What Goes On When Nothing Goes
It’s been a quiet week. Both of us suffered for a while from tree pollen allergies. We’re both also suffering from anxiety. I miss most seeing women friends. All the technology available to use does not make up for human contact and seeing and talking in the same place, face to face.
However, it’s a time of rare beauty on our land. From the top of the hill where our house is dug in down to the road, we have several hundred daffodils in bloom. We have navy hyacinths, [whenever I type that name, I think of the Minoans], intense blue scilla siberica, dark purple crocuses, lavender myrtle and blue anemones as well as some little bulbs on the way to the gazebo, carpeting the left side of the walk. The witch hazel, in bloom since mid February, is finally fading, but the Cornelian cherry [which is actually a yellow dogwood that grows in bush form instead of tree] is huge, bushy, over towers that shed all yellow flowers I can see form my office windows, along with the Gibraltar azalea in brilliant orange that I planted in a pot last year
We transplanted seedlings of broccoli together earlier in the week. Then Friday we transplanted red cabbage and bok choi. It was chillybut the sun was out. I started zucchini this morning and sunflowers. One found pot of sunburst pattypans never germinated, but I replanted it yesterday with the hope that this time those three seeds in the round pot will come to life.
We had a Pesach seder with just the two of us. I had already added new relevant parts to myHaggadah before we went into total isolation. We had a simple seder, just the ritual items, the Sephardic salad of hard boiled eggs, cucumbes and fennel with an olive oil lemon dressing; Woody made his matzoh ball soup that we had for two nights. Still some soup left for a quick lunch. I missed the friends we usually have over. Woody did not miss the clean-up.

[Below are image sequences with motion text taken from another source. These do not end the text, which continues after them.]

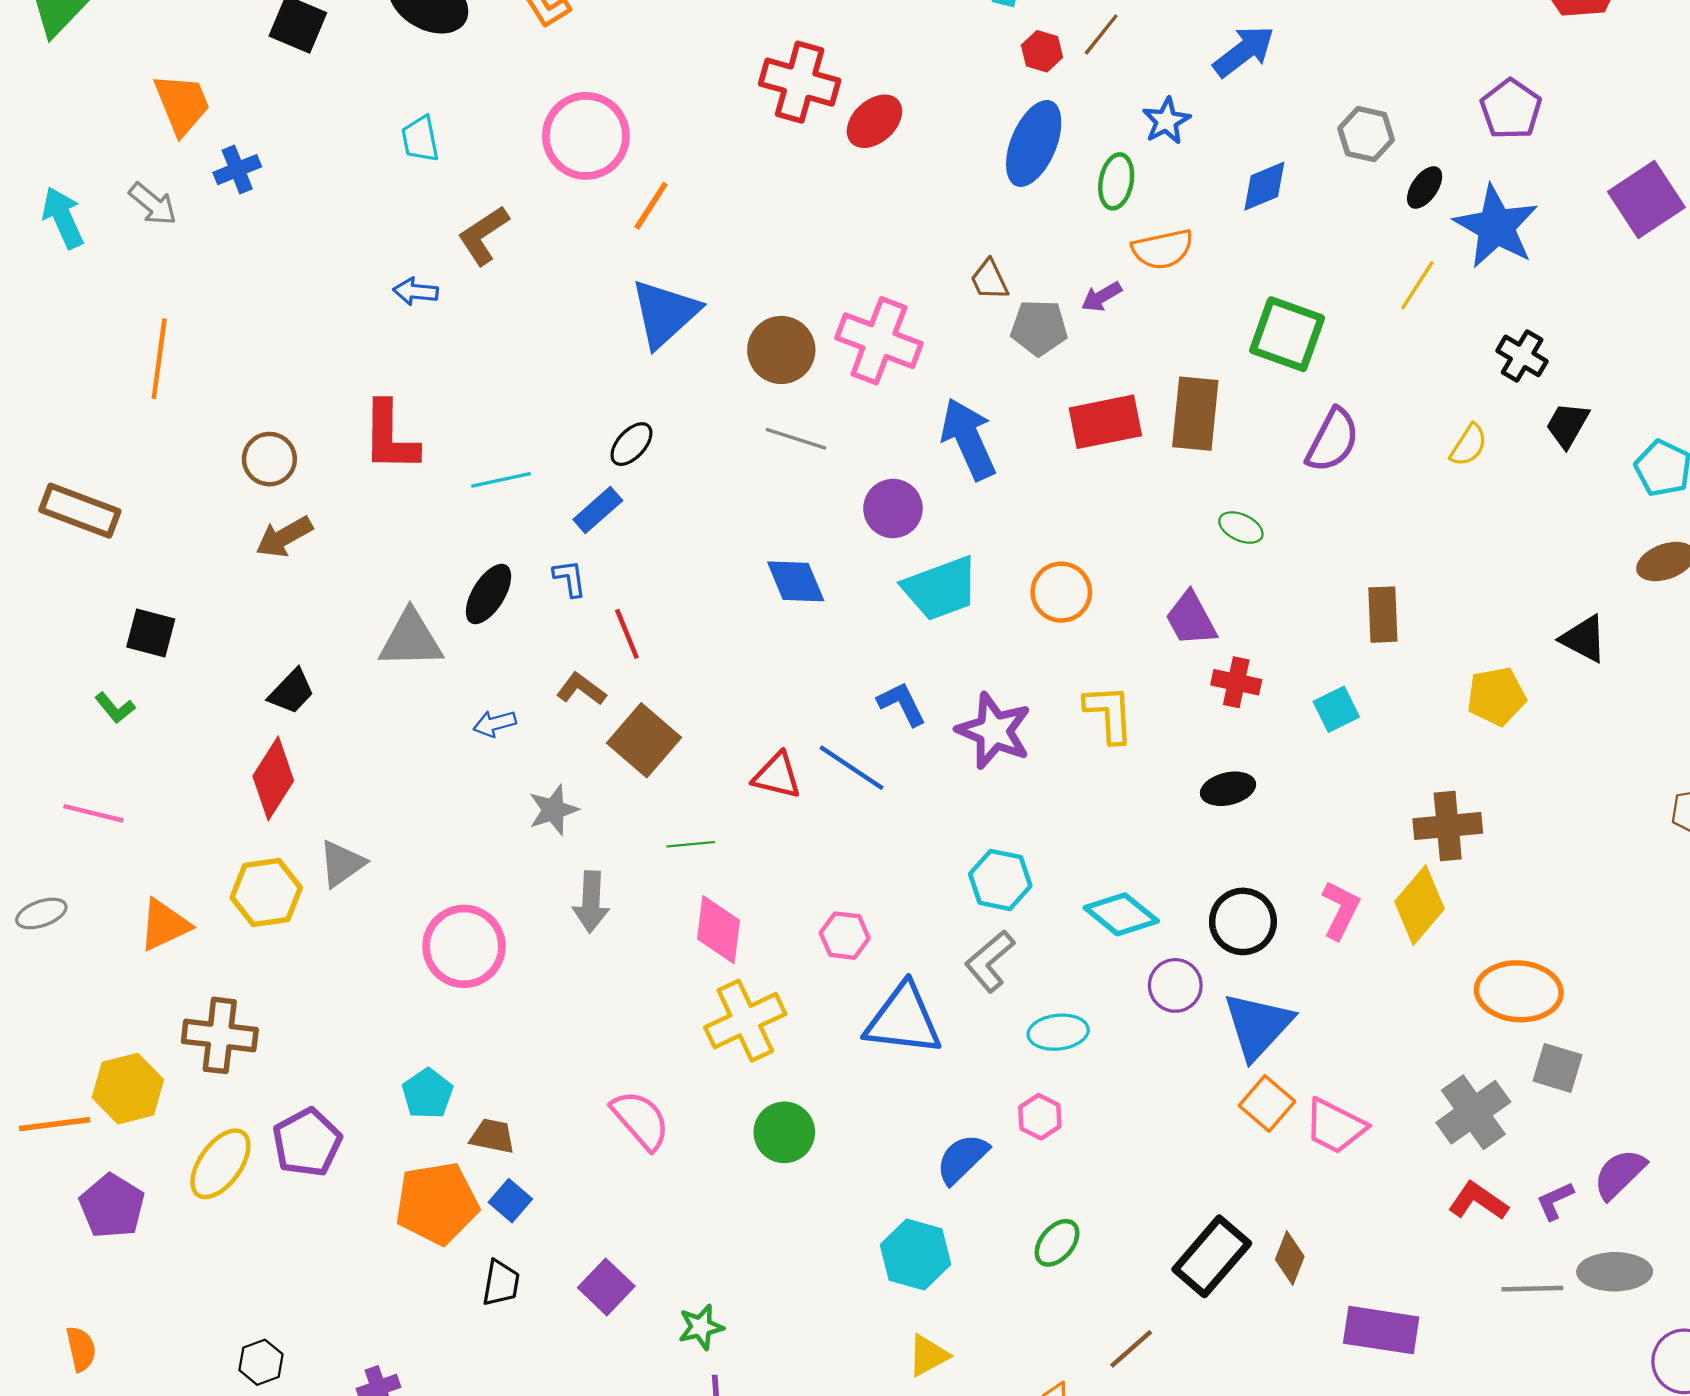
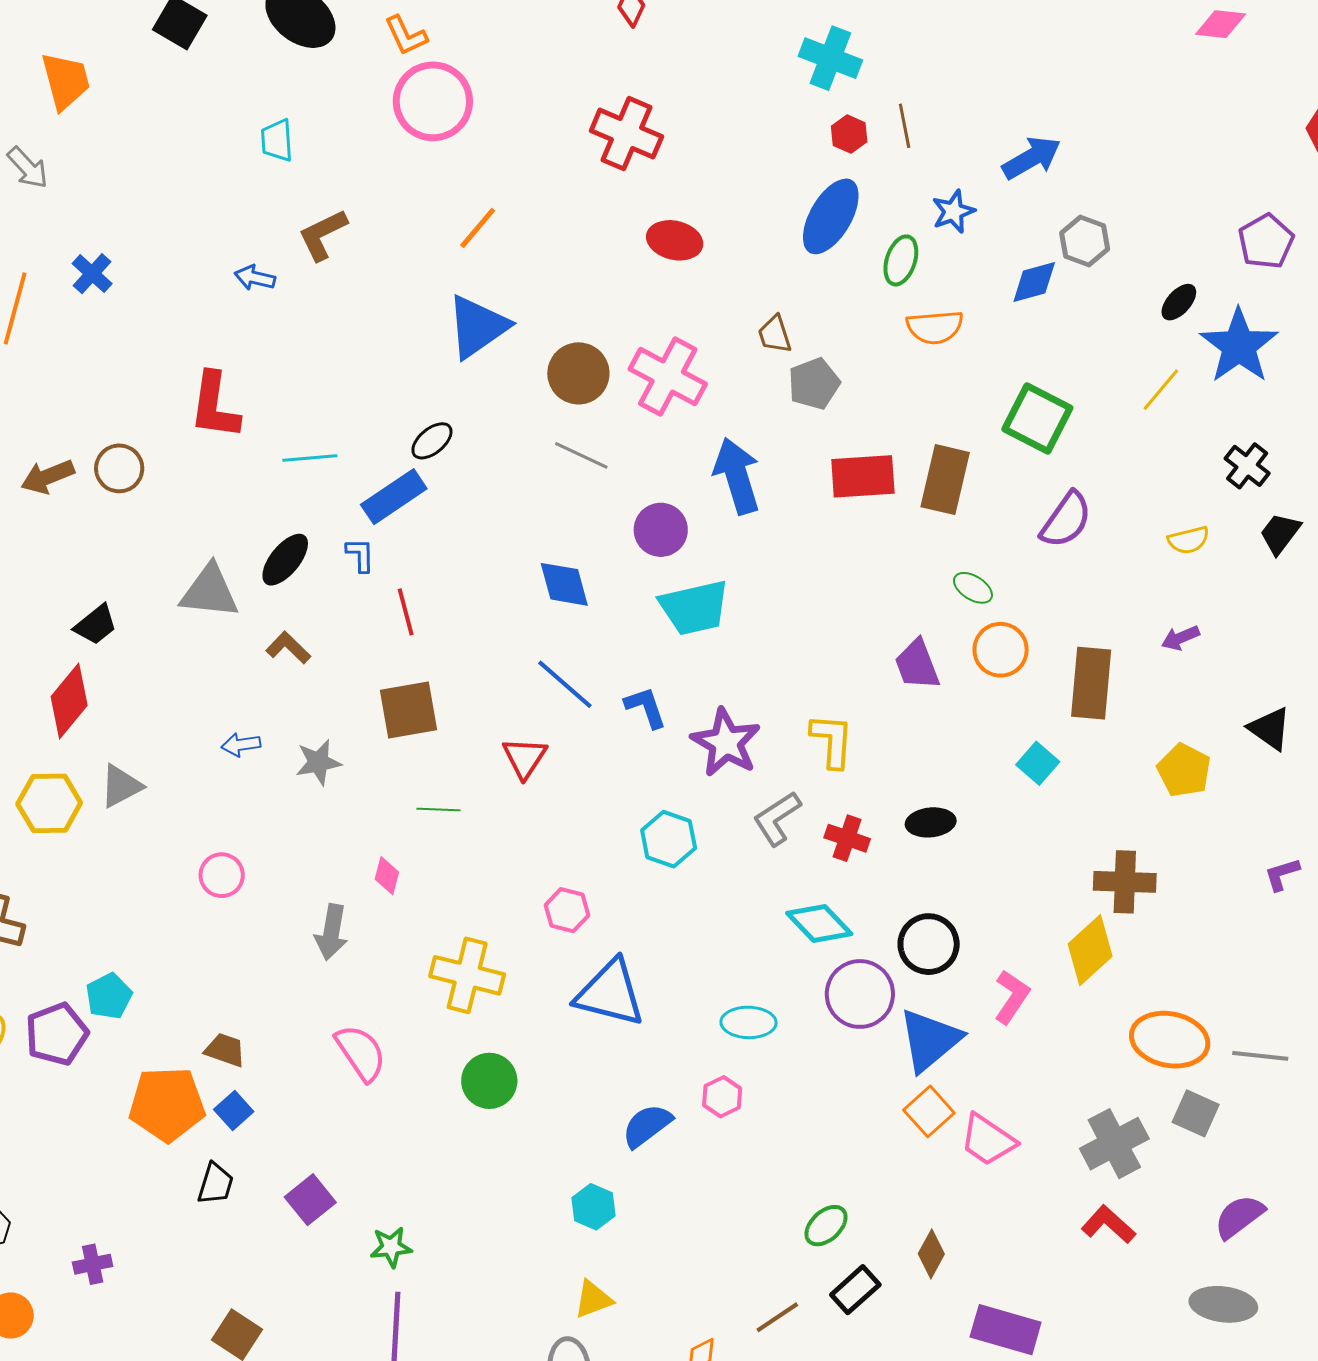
brown line: (1101, 34) -> (905, 126), turned -57
red ellipse: (874, 121) -> (675, 240), moved, turned 48
gray hexagon: (1366, 134) -> (1085, 241), moved
pink circle: (586, 136) -> (433, 101), moved
blue cross: (237, 170) -> (92, 274), moved, turned -33
purple arrow: (1101, 297) -> (1180, 638), moved
gray pentagon: (1039, 328) -> (814, 384), turned -30
yellow semicircle: (1469, 445) -> (1189, 540), turned 36
brown circle: (269, 459) -> (119, 468), moved
blue rectangle: (598, 510) -> (394, 497), size x1.4
brown arrow: (284, 537) -> (48, 477), moved
orange circle: (1061, 592) -> (1001, 650), moved
brown rectangle: (1383, 615) -> (1091, 683), size x1.4
red cross: (1236, 682) -> (847, 838), moved
brown L-shape: (581, 689) -> (288, 648), moved
yellow pentagon: (1496, 696) -> (1184, 770), turned 30
cyan square: (1336, 709) -> (1038, 763), turned -30
blue arrow: (495, 723) -> (241, 745), moved
brown square: (644, 740) -> (409, 710), turned 32
blue line: (852, 768) -> (565, 684), moved
red triangle: (777, 776) -> (525, 758), turned 42
cyan hexagon: (1000, 880) -> (669, 839), moved
gray arrow: (591, 902) -> (331, 932), moved
pink L-shape: (1341, 910) -> (1012, 997), moved
pink diamond: (718, 930) -> (387, 876), moved, size x0.6
pink circle: (464, 946) -> (222, 875), size x0.6
gray L-shape: (990, 961) -> (777, 818), moved
purple circle: (1175, 985) -> (860, 994), size x1.4
yellow cross: (745, 1021) -> (467, 975), turned 32
cyan pentagon: (427, 1094) -> (109, 996), moved
purple L-shape: (1555, 1201) -> (1282, 874), moved
green ellipse: (1057, 1243) -> (826, 1226), moved
cyan hexagon: (916, 1255) -> (594, 1207), size x0.7
black rectangle: (1212, 1256) -> (855, 1290), moved, size x0.7
gray line: (1532, 1289) -> (1260, 1056), moved

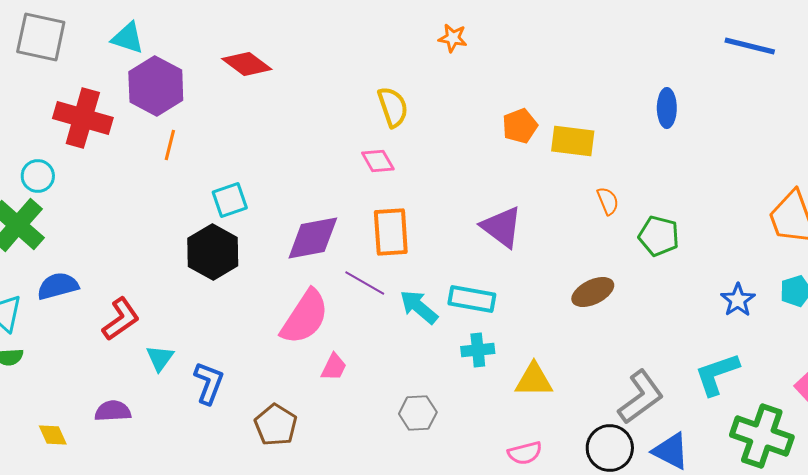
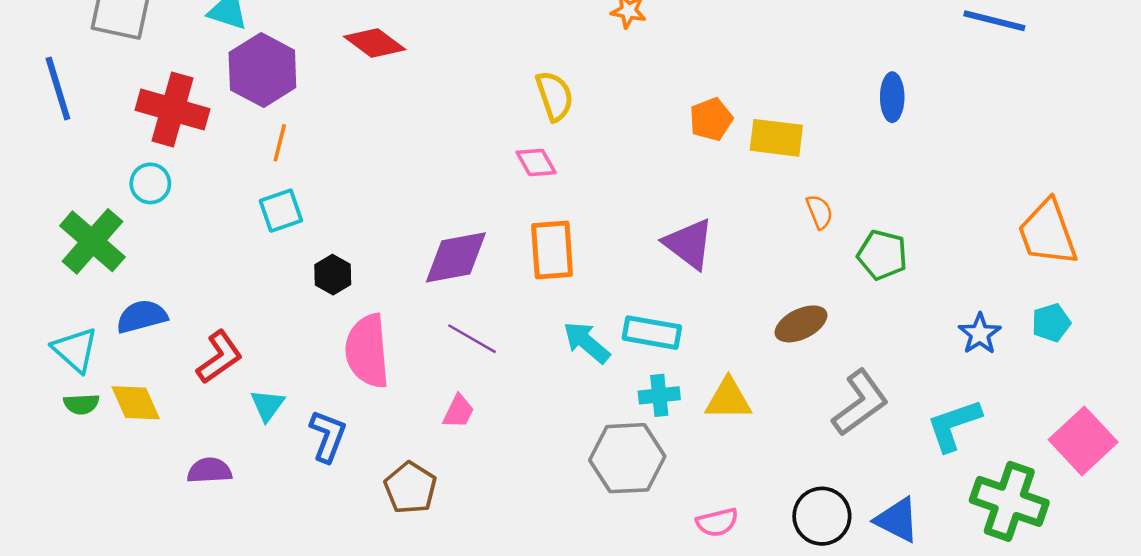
cyan circle: (38, 176) -> (150, 183), moved
cyan square: (230, 200) -> (281, 211), moved
black hexagon: (213, 252) -> (333, 275), size x0.6
purple line: (365, 283) -> (472, 339), moved
pink semicircle: (305, 317) -> (367, 351), moved, turned 142
pink trapezoid: (334, 367) -> (458, 411), moved
yellow triangle: (534, 380) -> (728, 399), moved
gray L-shape: (641, 397) -> (860, 403), moved
gray hexagon: (418, 413) -> (627, 458), moved, size x1.6
yellow diamond: (53, 435) -> (136, 403), moved, size x1.4

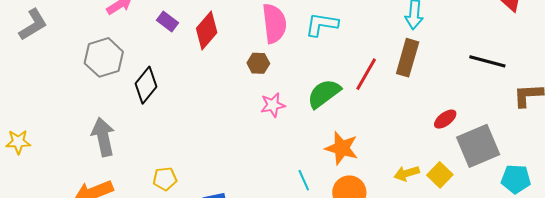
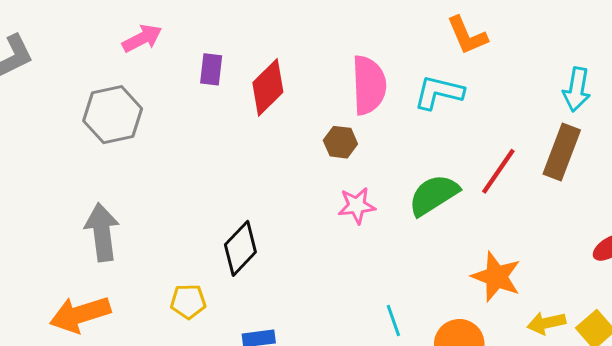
purple rectangle: (167, 22) -> (211, 69), turned 55
black diamond: (146, 85) -> (240, 248), moved
orange star: (342, 148) -> (496, 277), moved

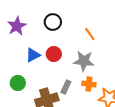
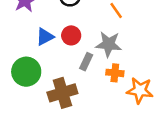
green circle: (18, 83) -> (26, 72), size x1.5
gray rectangle: (66, 87) -> (86, 62), moved

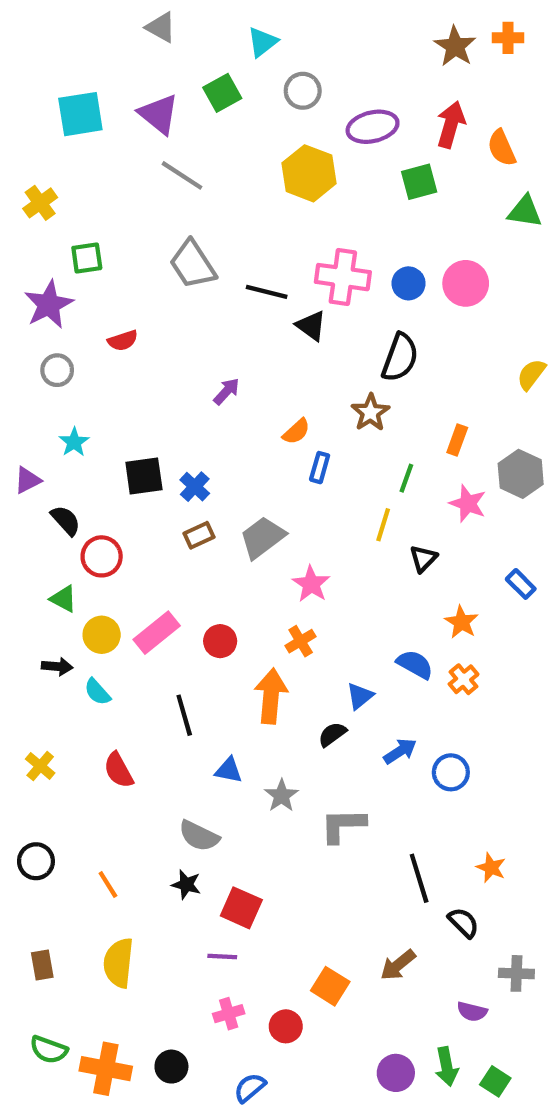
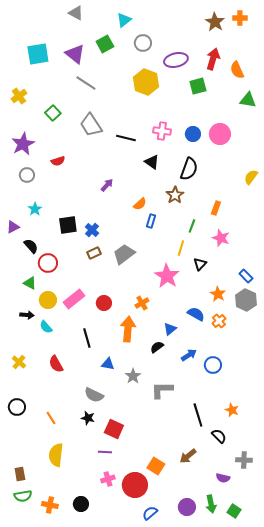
green square: (87, 258) -> (53, 113), moved, turned -35
pink cross: (343, 277) -> (162, 131), size x0.7
black triangle: (311, 326) -> (152, 162), moved
gray hexagon: (521, 474) -> (246, 300), moved
pink star: (311, 584) -> (167, 276), moved, size x1.4
brown rectangle: (42, 965) -> (20, 474), moved
red circle: (286, 1026) -> (135, 485), size x1.6
green semicircle: (49, 1050) -> (23, 496), turned -30
orange cross: (106, 1069) -> (50, 505), size x0.7
blue semicircle: (250, 1088) -> (150, 513), moved

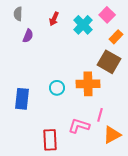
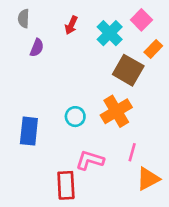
brown square: (109, 62) -> (128, 70), moved
orange cross: (88, 84) -> (116, 111), turned -30
pink L-shape: (79, 126) -> (90, 160), moved

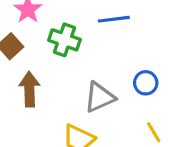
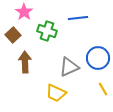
blue circle: (146, 83) -> (98, 58), size x1.5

We cleaned up my office and put it in order – except for the page proofs of my new poetry book and the increasingly shaky pile of filing and things that have to be done, but I can’t get to them until I finish ON THE WAYOUT, TURN OFF THE LIGHT. I hope I can finish it by Monday, but to proof the acknowledgments at the end, I need information that is only on my assistant’s MAC. I use a PC and I don’t understand the arrangement of files on his computer, and of course he isn’t coming in. It creates a serious problem.
I gave Woody his few birthday presents on Thursday. A couple of things I ordered for him never came, no response, no information. Just long gone. We had a pretty good day anyhow. It rained hard and blew hard on his birthday. Woody always says he doesn’t want anything, but he has been wearing one of his gifts every day since. He keeps saying how great and comfortable it is. He very much misses the gym he went to four times a week. He rehabilitated an old rowing machine, put it on the sunporch and has been using it starting this week.
I am used to writing alone, so I thought social isolation would be easy for me. But I’m almost never alone now. Woody is recording his shows from the downstairs office. The studio is closed. One DJ died. Last fall, when new equipment was being installed, Woody bought his own so that he could continue broadcasting. Now about half the DJ’s at WOMR are working from home. Woody sometimes does two interviews a day, with politicians, nonfiction writers, activists, entertainers, etc., and also a series of interviews with DJs who are not on the air and other Outer Cape residents about how they are dealing with isolation and the virus. The virus has come to Wellfleet and several people here have it. So, we blunder on.